**EXERCISE GOAL**
Write a continuation of the IRA charitable rollover text below, starting after its final sentence.

**TEXT FOR ANALYSIS**
Making a donation to the Institute in 2008 and 2009 from IRA funds that would be subject to tax if withdrawn voluntarily or under mandatory withdrawal requirements may be a wise choice.  Due to the extension of the IRA Charitable Rollover Provision which first appeared in the Pension Protection Act of 2006, Congress is allowing individuals with traditional or Roth IRAs to make tax-free gifts directly to qualified charities.

An owner of a traditional or Roth IRA, who is 70 ½ or older, may instruct the trustee of his/her IRA to distribute any amount up to $100,000 annually, directly to a public charity, without the distribution being included in his/her taxable income. A couple with separate IRAs could give up to $200,000 each year. 

Highlights of the IRA Rollover Provisions   

  • Gifts must be made to a tax-exempt organization, and can’t be made to a donor advised fund or a supporting organization.
  • The gift must come from an IRA. Employer-sponsored retirement plans are not included.
  • Gifts must be outright.  They can’t be used to fund a charitable annuity or a charitable trust.
  • The provisions apply to gifts made after December 31, 2007, and expire December 31, 2009.

Please Note: IRA charitable rollovers may be included in a donor’s income for state and local tax purposes, and, depending on state and local law, may not earn an offsetting charitable deduction. Everyone’s circumstances are different. Therefore, it is important that you consult your own tax advisor, attorney, and/or financial planner to see if this giving opportunity is right for you.

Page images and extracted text
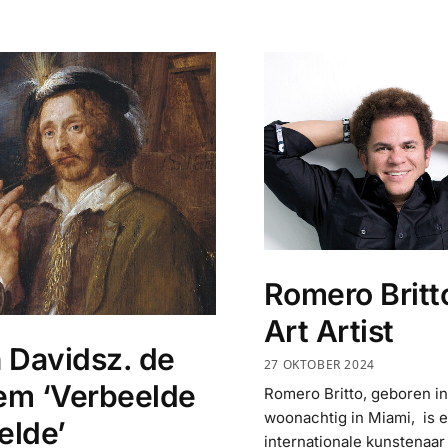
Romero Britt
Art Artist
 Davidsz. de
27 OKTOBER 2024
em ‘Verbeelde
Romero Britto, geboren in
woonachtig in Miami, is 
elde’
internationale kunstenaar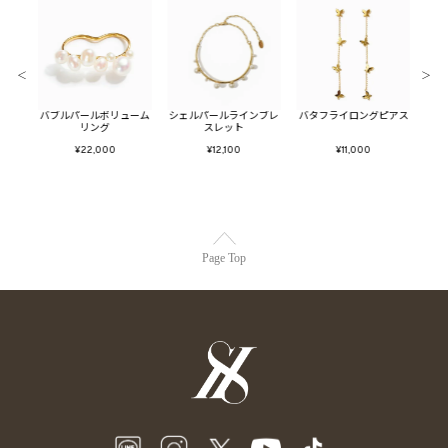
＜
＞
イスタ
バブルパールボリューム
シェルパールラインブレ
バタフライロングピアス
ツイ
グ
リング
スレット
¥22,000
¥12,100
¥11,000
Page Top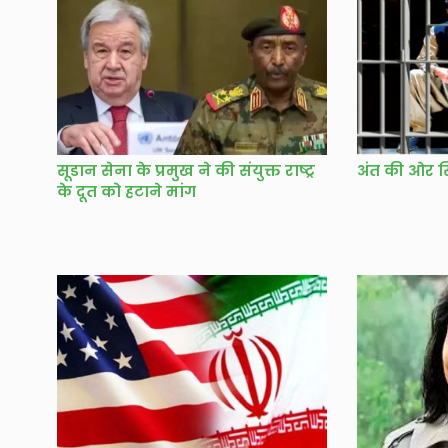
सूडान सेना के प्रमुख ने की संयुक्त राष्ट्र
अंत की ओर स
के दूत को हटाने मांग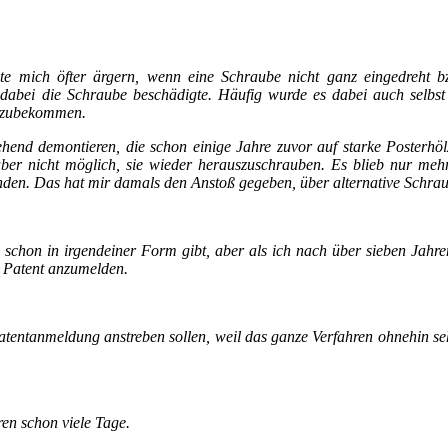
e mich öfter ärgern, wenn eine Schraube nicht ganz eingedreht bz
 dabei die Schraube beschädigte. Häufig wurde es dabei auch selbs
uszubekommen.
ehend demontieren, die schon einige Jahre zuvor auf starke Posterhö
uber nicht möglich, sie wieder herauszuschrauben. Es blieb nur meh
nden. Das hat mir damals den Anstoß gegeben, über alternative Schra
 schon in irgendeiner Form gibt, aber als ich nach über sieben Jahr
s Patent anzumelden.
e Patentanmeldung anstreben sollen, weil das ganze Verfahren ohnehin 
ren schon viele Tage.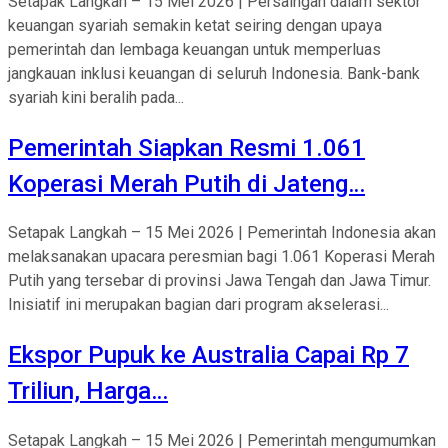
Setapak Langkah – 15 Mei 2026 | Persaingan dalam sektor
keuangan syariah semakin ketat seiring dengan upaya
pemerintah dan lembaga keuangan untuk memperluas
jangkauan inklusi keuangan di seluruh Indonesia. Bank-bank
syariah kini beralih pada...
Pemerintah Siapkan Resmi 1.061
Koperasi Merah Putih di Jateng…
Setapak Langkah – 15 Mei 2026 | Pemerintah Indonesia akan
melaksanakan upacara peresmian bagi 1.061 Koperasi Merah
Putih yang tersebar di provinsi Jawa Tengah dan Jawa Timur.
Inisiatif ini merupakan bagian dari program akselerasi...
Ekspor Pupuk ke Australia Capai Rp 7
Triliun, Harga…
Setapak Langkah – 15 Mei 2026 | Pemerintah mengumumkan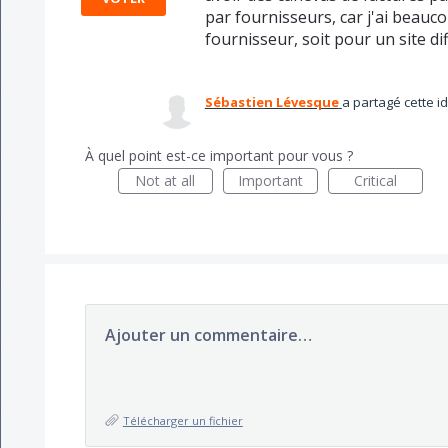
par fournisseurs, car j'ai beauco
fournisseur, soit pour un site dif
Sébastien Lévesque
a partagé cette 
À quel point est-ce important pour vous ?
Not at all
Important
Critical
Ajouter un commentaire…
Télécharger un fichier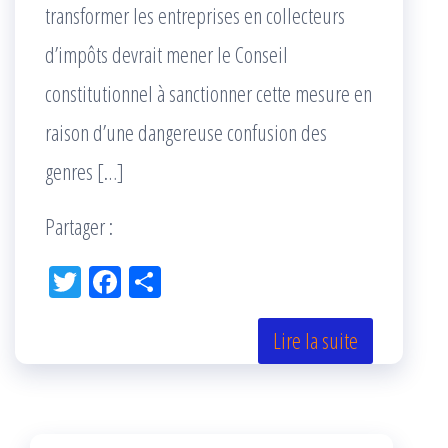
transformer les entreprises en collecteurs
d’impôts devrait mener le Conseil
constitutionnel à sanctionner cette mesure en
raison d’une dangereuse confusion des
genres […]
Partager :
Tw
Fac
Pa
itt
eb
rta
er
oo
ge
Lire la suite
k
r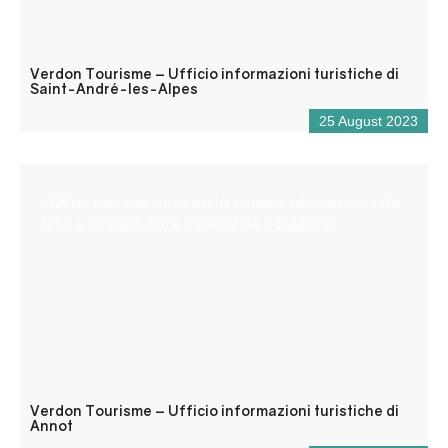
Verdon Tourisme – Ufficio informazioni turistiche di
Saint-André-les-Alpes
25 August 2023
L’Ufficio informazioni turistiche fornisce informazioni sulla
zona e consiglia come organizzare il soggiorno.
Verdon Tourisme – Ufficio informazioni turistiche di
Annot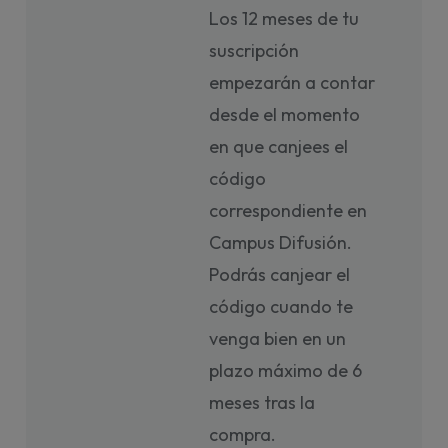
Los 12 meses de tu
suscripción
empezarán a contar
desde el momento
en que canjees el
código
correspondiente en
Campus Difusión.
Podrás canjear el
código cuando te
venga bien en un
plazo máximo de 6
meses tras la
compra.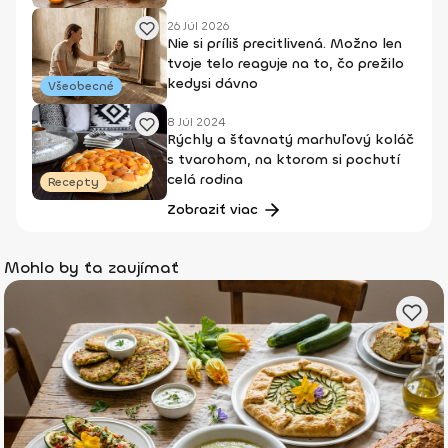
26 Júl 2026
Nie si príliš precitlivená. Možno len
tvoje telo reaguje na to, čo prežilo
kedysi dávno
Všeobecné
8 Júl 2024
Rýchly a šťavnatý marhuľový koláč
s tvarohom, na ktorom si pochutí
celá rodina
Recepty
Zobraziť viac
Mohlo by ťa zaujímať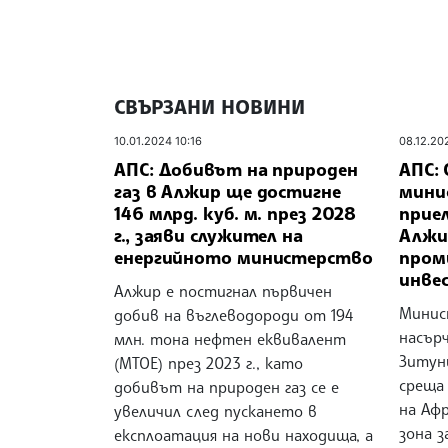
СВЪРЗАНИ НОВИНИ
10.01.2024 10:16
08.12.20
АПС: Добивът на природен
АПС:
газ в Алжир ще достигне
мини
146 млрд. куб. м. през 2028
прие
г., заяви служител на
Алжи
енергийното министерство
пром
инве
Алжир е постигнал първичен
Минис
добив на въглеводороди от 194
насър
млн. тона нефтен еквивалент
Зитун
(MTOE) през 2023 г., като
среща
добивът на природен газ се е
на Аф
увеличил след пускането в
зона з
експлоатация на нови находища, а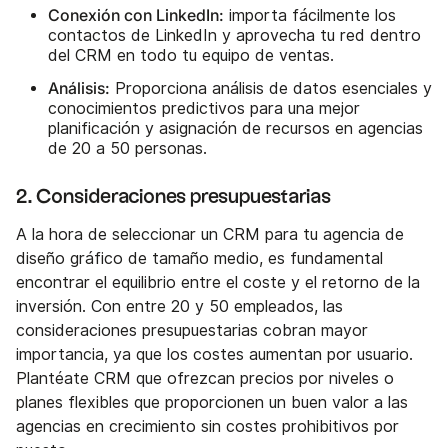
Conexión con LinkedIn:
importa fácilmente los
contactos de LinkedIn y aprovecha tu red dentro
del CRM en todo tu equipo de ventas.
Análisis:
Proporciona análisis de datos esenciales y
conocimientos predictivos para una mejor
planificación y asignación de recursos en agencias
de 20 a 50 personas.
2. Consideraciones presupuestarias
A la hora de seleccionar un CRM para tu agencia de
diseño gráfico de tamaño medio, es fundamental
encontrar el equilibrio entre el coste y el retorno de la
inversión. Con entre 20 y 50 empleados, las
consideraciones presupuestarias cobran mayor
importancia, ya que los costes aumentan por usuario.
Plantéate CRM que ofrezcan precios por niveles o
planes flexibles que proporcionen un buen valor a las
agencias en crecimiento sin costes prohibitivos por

**EXERCISE ANSWER**
You can use your profit-sharing, pension, IRA and other deferred benefit plans to make a charitable gift. to the Institute.

Financial planners are increasingly calling attention to problems inherent in leaving your deferred benefit funds solely to your family. The amounts accumulated in these accounts may be subject to confiscatory taxes when the account owner dies. The plan dollars are subject to three different taxes - estate, income and excise - that in some cases take over 90% of the account balance at the participant's death. Designating your spouse as the beneficiary may only defer the taxes until the spouse's death.

If you are the owner of a deferred benefit plan, you may wish to consider designating the Institute as the beneficiary of all or a portion of your IRA or pension account. If you wish to provide for your family as well, you may decide to establish a Charitable Remainder Trust in your will, funded with the proceeds of your retirement accounts so as to provide a lifetime benefit to a family member before the funds go to the Institute.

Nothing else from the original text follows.